-- BEGIN EXTRACTED TEXT --
A script that has baffled the world for many centuries, cuneiform is now generally recognized as the world’s oldest writing system. Deemed analogous to the Roman/Latin alphabet, cuneiform was similarly adopted and adapted by many peoples and cultures to convey a variety of, often unrelated, languages. Indeed, the list of peoples who have utilized the cuneiform script, estimated to be 15 in total, includes Sumerians, Akkadians, Babylonians, Urartians, Elamites, Assyrians, Hatti, Hurrians, Hittities, and Persians, thus covering an extensive area from today’s Iraq to Syria, central Turkey and south-west Iran.

The term “cuneiform” derives from the Latin cuneifōrmis—cuneus (wedge) and fōrmis (figure or shape)—due to the careful transcription of wedge shaped letters on clay or stone using a sharp reed cut at an angle. There is some dispute over who coined the actual term, with some attributing it to the German scholar Engelbert Kämpfer (1651-1716) and others attributing it to the English Orientalist Thomas Hyde (1636-1703)–the latter believing cuneiform’s function to be purely decorative rather than an actual writing system.

Originally, the cuneiform script was invented by the Sumerians of Mesopotamia around 3200 BCE. Archeological excavations in that very region, however, uncovered a system antecedent to cuneiform dating from the 8th millennium BCE. Hence, as archaeologist Denise Schmandt-Besserat has argued, cuneiform can be traced back, without discontinuity, to a period of 10,000 years. Initially a basic counting/accounting system, proto-cuneiform was used to keep track of goods and transmit related information. This system utilized three dimensional clay tokens, which came in a variety of shapes, each signifying a particular form of goods. The shape of the token itself was therefore deemed semantic: a cone, for example, could indicate a measure of grain, while an ovoid would stand for a jar of oil.

A stone tablet etched with cuneiform script.
Ledger of fish, Cuneiform tablet no. 20, [between 2200 B.C. and 1900 B.C.], Library of Congress African and Middle Eastern Division.
The abundance of mud and stone determined not only the building methods of ancient Mesopotamia but also provided materials suitable for writing. The tablets were created from a damp ball of clay, which was then flattened to about the size of a hand (sometimes larger), with one convex side and the other flat. The wedge marks were then etched on the damp clay using a reed stylus and the tablet was left to dry in the sun or occasionally fired in a kiln.

The earliest evidence of cuneiform as a “writing system” dates to the 4th millennium BCE. At that point, it was used as an accounting system to write ledgers of commodities, numbers, and expressing the most basic representations of concrete objects. Pictograms, for example, denoted objects, while strokes and circles represented numbers, thus dispensing with the three-dimensional tokens since their shapes could now be transcribed on clay tablets. With this development, “writing” became more cursive, albeit without the ability to reflect actual speech.
-- END EXTRACTED TEXT --
» BRIEF A:
In the passage on cuneiform, which people originally invented the script?
» BRIEF B:
Copy everything in the cuneiform passage from "Originally, the cuneiform" down to "jar of oil.".
The lines after this point were taken from a separate source.
-- BEGIN DATA PROVIDED --
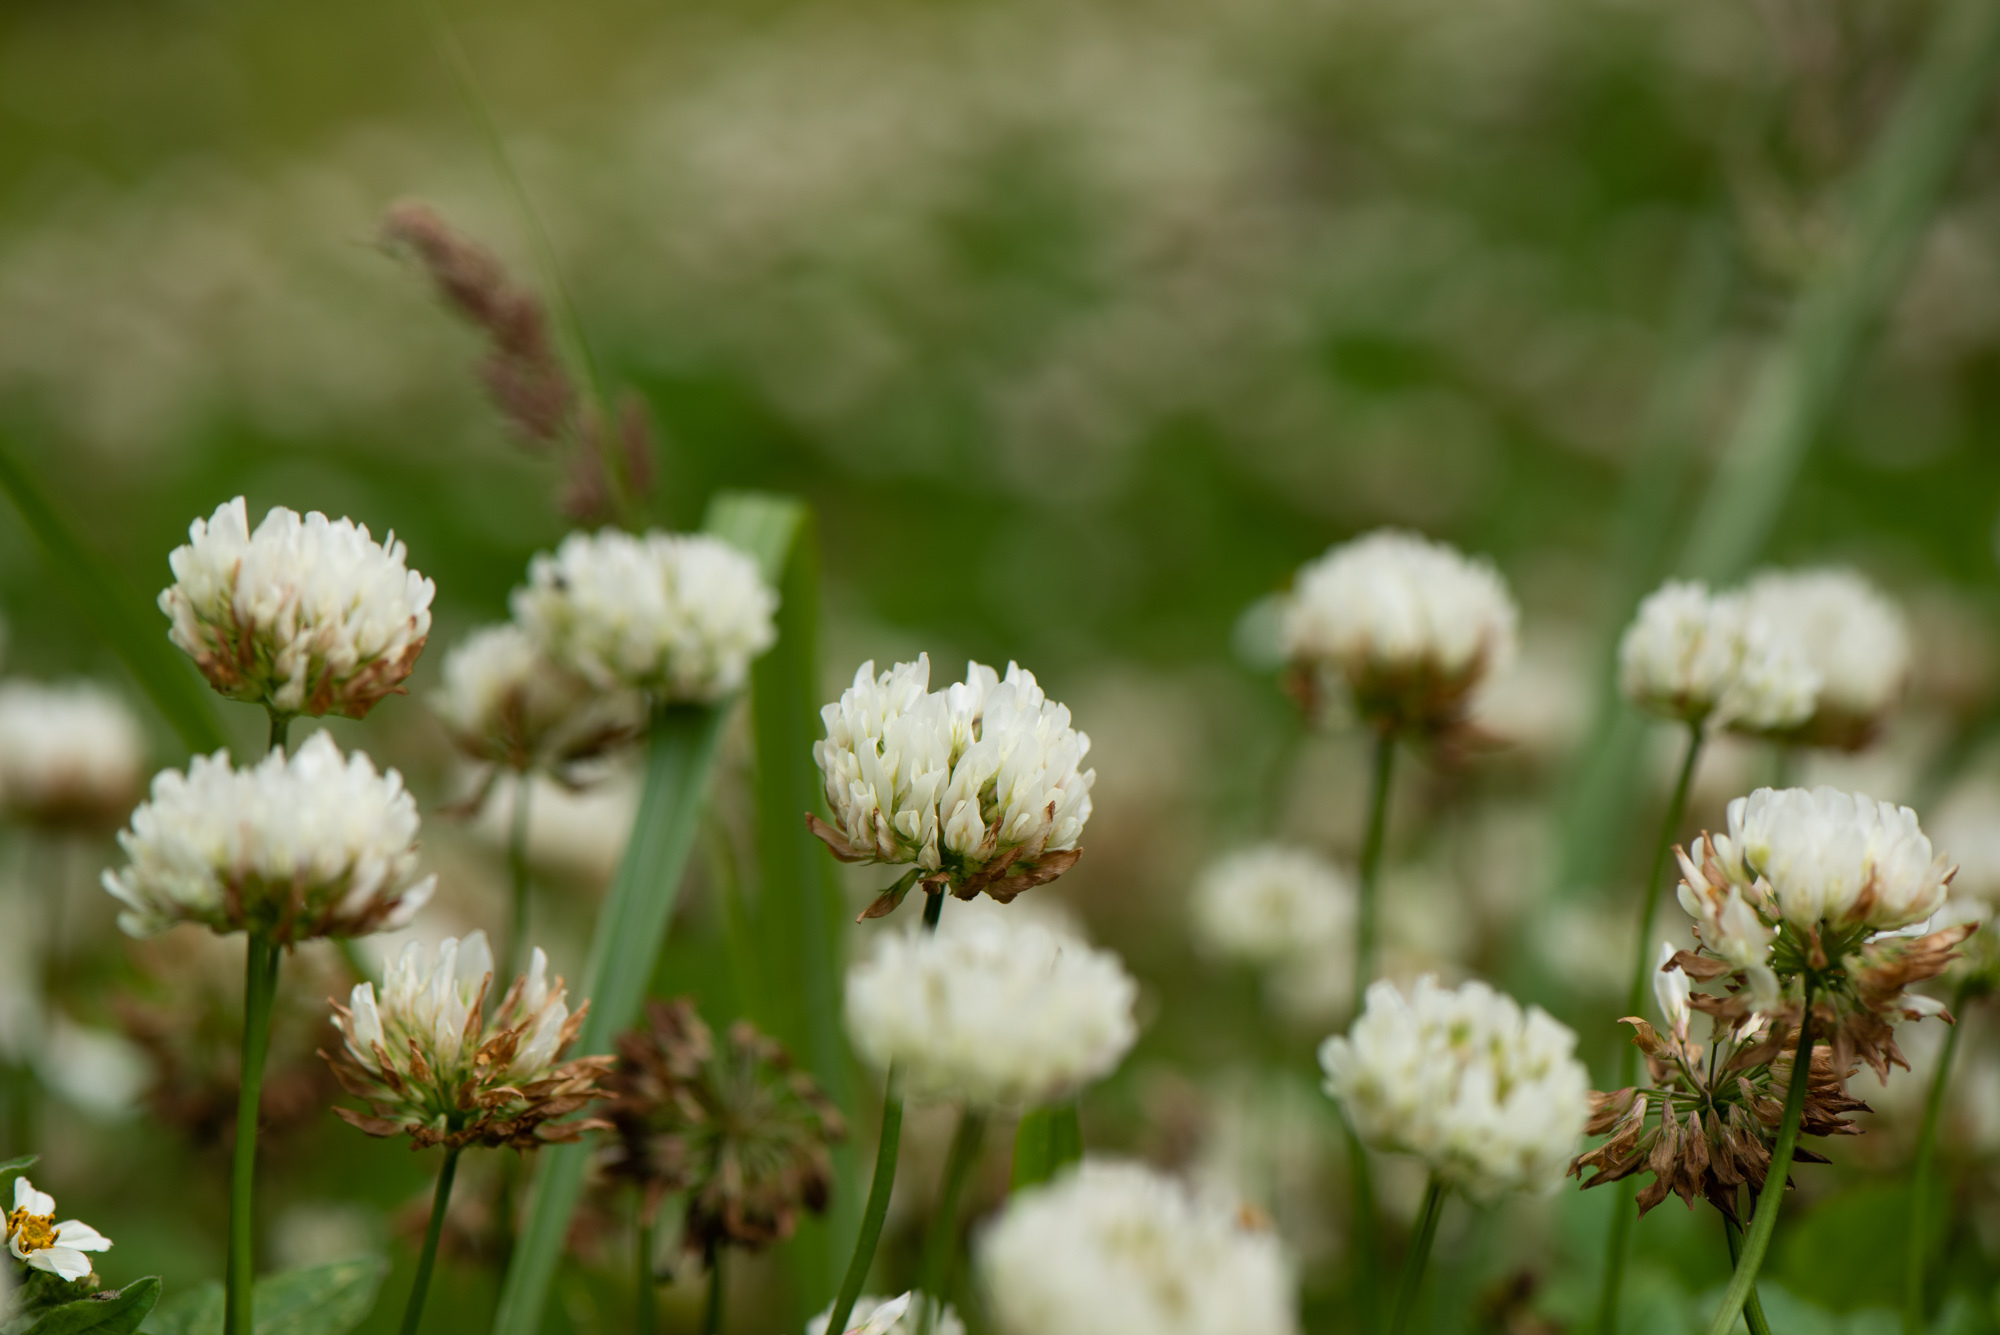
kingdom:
-- END DATA PROVIDED --
» WRITTEN SOLUTION A:
The Sumerians of Mesopotamia.

» WRITTEN SOLUTION B:
Originally, the cuneiform script was invented by the Sumerians of Mesopotamia around 3200 BCE. Archeological excavations in that very region, however, uncovered a system antecedent to cuneiform dating from the 8th millennium BCE. Hence, as archaeologist Denise Schmandt-Besserat has argued, cuneiform can be traced back, without discontinuity, to a period of 10,000 years. Initially a basic counting/accounting system, proto-cuneiform was used to keep track of goods and transmit related information. This system utilized three dimensional clay tokens, which came in a variety of shapes, each signifying a particular form of goods. The shape of the token itself was therefore deemed semantic: a cone, for example, could indicate a measure of grain, while an ovoid would stand for a jar of oil.